His statue stands near the corner of Charlotte and Sixth Avenue North in downtown Nashville, more than adequate defense for the southeast corner of the Tennessee State Capitol grounds.
His right elbow is cocked high to his ear, his left arm steadying the rifle like he was hunting wild turkeys back home in Fentress County, 36 miles northeast of Cookeville.
But the helmet, gun belt and woolen leggings wrapped around his Pershing boots put Alvin York in a different time and place.
The time is 1918 during World War I, the Great War with the optimistic name of “The War to End all Wars.” The place is the Argonne Forest in northern France.
According to the inscription on the statue’s base, “Armed with his rifle and pistol, his courage and skill, this one Tennessean silenced a German battalion of 35 machine guns, killing 25 enemy soldiers and capturing 132.” For his heroic deeds, York received the Congressional Medal of Honor, other awards and the rank of sergeant.
His deeds are important to remember and honor, especially near Memorial Day. Yet there was more to Alvin York than what the statue depicts. There is a deeper, more spiritual story about the man, his faith and his struggles to live a Christian life.
In the 1941 film Sergeant York, starring Gary Cooper in an Academy Award-winning performance, Alvin turns from a life of drunkenness and fighting to a prayerful life of peace and respect for all men. When he receives a notice that he has been drafted into the army, he initially refuses to report.

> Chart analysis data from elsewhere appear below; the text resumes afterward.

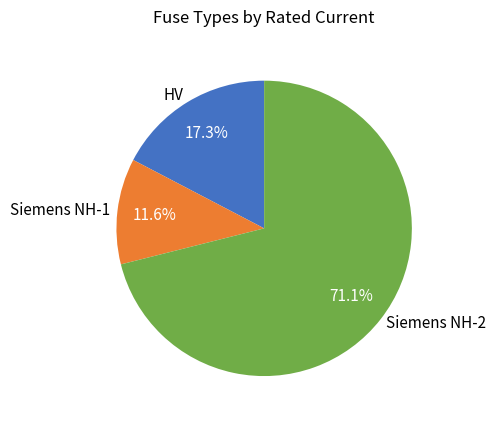

What is the smallest slice in the pie chart?

Siemens NH-1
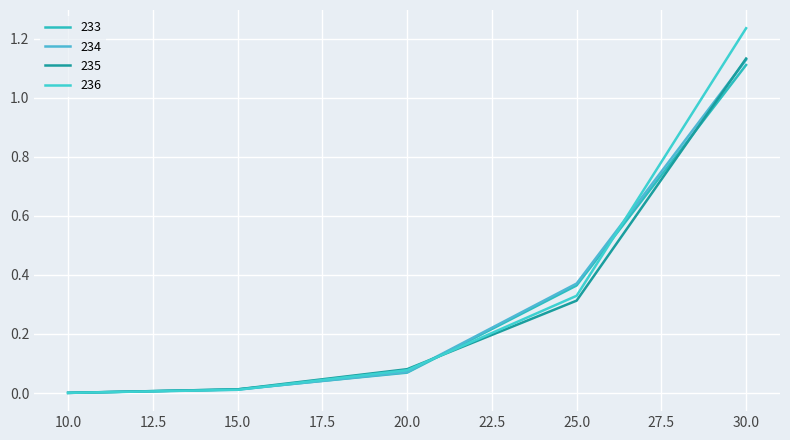

How many lines are shown in the chart?

4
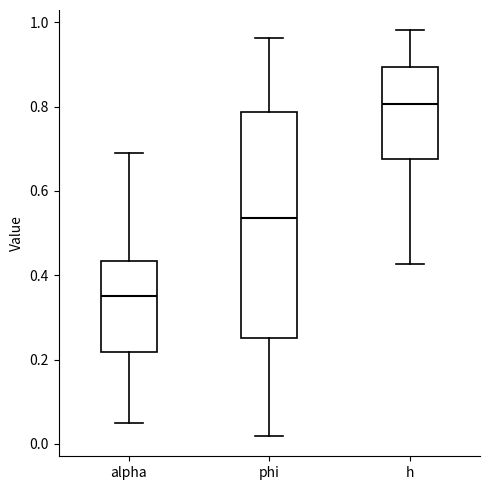

Comparing the boxes themselves (not the whiskers), which one is the tallest?

phi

“I ain’t a goin’ to war – war is killin’ and the Book is agin killin’ – so war is agin the Book,” says Alvin in the film.
With advice from Pastor Pyle (Walter Brennan), York applies to be a conscientious objector to the war. When his request is denied, he enlists into the army after a tearful goodbye from his fiancée Gracie (Joan Leslie).
But the prospect of killing others continues to weigh heavily on his mind. Before his platoon is shipped to Europe, York takes a ten-day furlough to think things over at home. In quiet solitude upon a high cliff overlooking the Valley of the Three Forks of the Wolf River, York prays to God for direction.
“As I prayed there alone,” York recounted in his journal, “a great peace kind of come into my soul and a great calm come over me, and I received my assurance. He heard my prayer and He come to me on the mountainside. I didn’t hear Him, of course, but He was there just the same. I knowed He was there. He understood that I didn’t want to be a fighter or a killing man; that I didn’t want to go to war to hurt nobody nohow.
“And yet I wanted to do what my country wanted me to do. I wanted to serve God and my country too. He understood all of this. He seen right inside me, and He knowed I had been troubled and worried, not because I was afraid, but because I put Him first, even before my country, and I only wanted to do what would please Him.
“So He took pity on me and He gave me the assurance I needed. I didn’t understand everything. I didn’t understand how he could let me go to war and even kill and yet not hold it against me. I didn’t even want to understand. It was His will and that was enough for me.
“So at last I begun to see the light. I begun to understand that no matter what a man is forced to do, so long as he is right in his own soul he remains a righteous man. I knowed I would go to war. I knowed I would be protected from all harm, and that so long as I believed in Him He would not allow even a hair on my head to be harmed.”
After the war ended and he returned to Tennessee, Alvin and Gracie are married by the governor and receive a gift of 400 acres, upon which they built their home.
I drove to Pall Mall and the Valley of the Three Forks of the Wolf a couple weeks ago, marveling at the peacefulness and natural beauty of the valley. I saw York’s general store, grist mill and the front porch where he stood during photos with visitors.
Mona Baldwin, the grandmother of my friend Sheila, lived nearby and spent a lot of time with the Yorks. She helped take care of the children and the house while Gracie ran the general store, especially when Alvin was away. But when he returned, Baldwin saw a different side of the war hero.
“I’ve seen him sit and cry,” Mrs. Baldwin recounted to Sheila. “And they’d want to see him and take his pictures in his uniform, and he’d just cry when he put them on. ‘Cause he said, ‘I’m not a bit happy about none of it.’”
Despite the accolades and the medals, life was hard for Alvin, a balancing act between giving “Caesar what is Caesar’s” and giving God what is God’s. It is hard to be a human being on this earth, filled with duties, desires and temptations, all the while yearning to touch the divine and live a truly Christian life.